Oui, tout ERP type L doit disposer d’un système d’alarme conforme, même en 5e catégorie. Le type d’alarme peut varier (déclencheur manuel seul ou détection automatique) selon la catégorie et l’effectif, mais l’obligation est constante.

Quelle est la différence entre un système d’alarme de type 3 et un système d’alarme vocale ?

Un système de type 3 (NF S61-932) est un alarme sonore via sonorisation et déclencheurs manuels, sans message vocal. Un système d’alarme vocale (EVAC) diffuse des messages préenregistrés ordonnant l’évacuation. Ce dernier devient obligatoire pour les ERP type L de 1re et 2e catégories, ou en cas de grande hauteur.

Qui peut effectuer la vérification annuelle de l’alarme incendie dans un ERP type L ?

La vérification annuelle doit être réalisée par un organisme agréé par le ministère de l’Intérieur (ex : Apave, Bureau Veritas, Socotec) ou par un prestataire certifié APSAD ou Qualibat. Le rapport doit être conservé dans le registre de sécurité.

Quelles sont les sanctions pour absence d’alarme incendie dans un ERP type L ?

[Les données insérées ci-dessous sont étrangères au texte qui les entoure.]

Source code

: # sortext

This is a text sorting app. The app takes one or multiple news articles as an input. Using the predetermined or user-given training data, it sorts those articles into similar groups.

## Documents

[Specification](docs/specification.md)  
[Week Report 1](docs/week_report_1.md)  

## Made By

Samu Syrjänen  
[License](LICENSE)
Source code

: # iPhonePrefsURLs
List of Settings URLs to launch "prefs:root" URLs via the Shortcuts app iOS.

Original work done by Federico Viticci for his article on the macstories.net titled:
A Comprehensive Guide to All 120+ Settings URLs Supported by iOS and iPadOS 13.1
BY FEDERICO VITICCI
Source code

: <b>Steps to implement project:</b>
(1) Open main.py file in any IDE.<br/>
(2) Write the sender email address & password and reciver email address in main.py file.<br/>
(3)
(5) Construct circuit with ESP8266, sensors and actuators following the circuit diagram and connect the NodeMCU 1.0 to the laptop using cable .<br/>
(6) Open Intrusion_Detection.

L’exploitant encourt une amende de 150 000 € et 3 ans de prison pour mise en danger d’autrui (art. 223-1 du Code pénal). La commission de sécurité peut fermer l’établissement, et l’assurance peut refuser d’indemniser en cas de sinistre.

Doit-on installer des détecteurs automatiques dans un petit ERP type L (5e catégorie) ?

Non, sauf si l’effectif dépasse 300 personnes ou si des locaux à risques (cuisine, local technique) le justifient. En 5e catégorie, des déclencheurs manuels suffisent, mais la réglementation locale peut imposer des détecteurs dans certaines communes.

À quelle fréquence faut-il tester les déclencheurs manuels d’alarme ?

Un test mensuel est obligatoire : déclenchez chaque boîtier à tour de rôle, vérifiez la transmission à la centrale et le fonctionnement de la sonorisation. Notez l’opération dans le registre de sécurité avec l’heure et la date.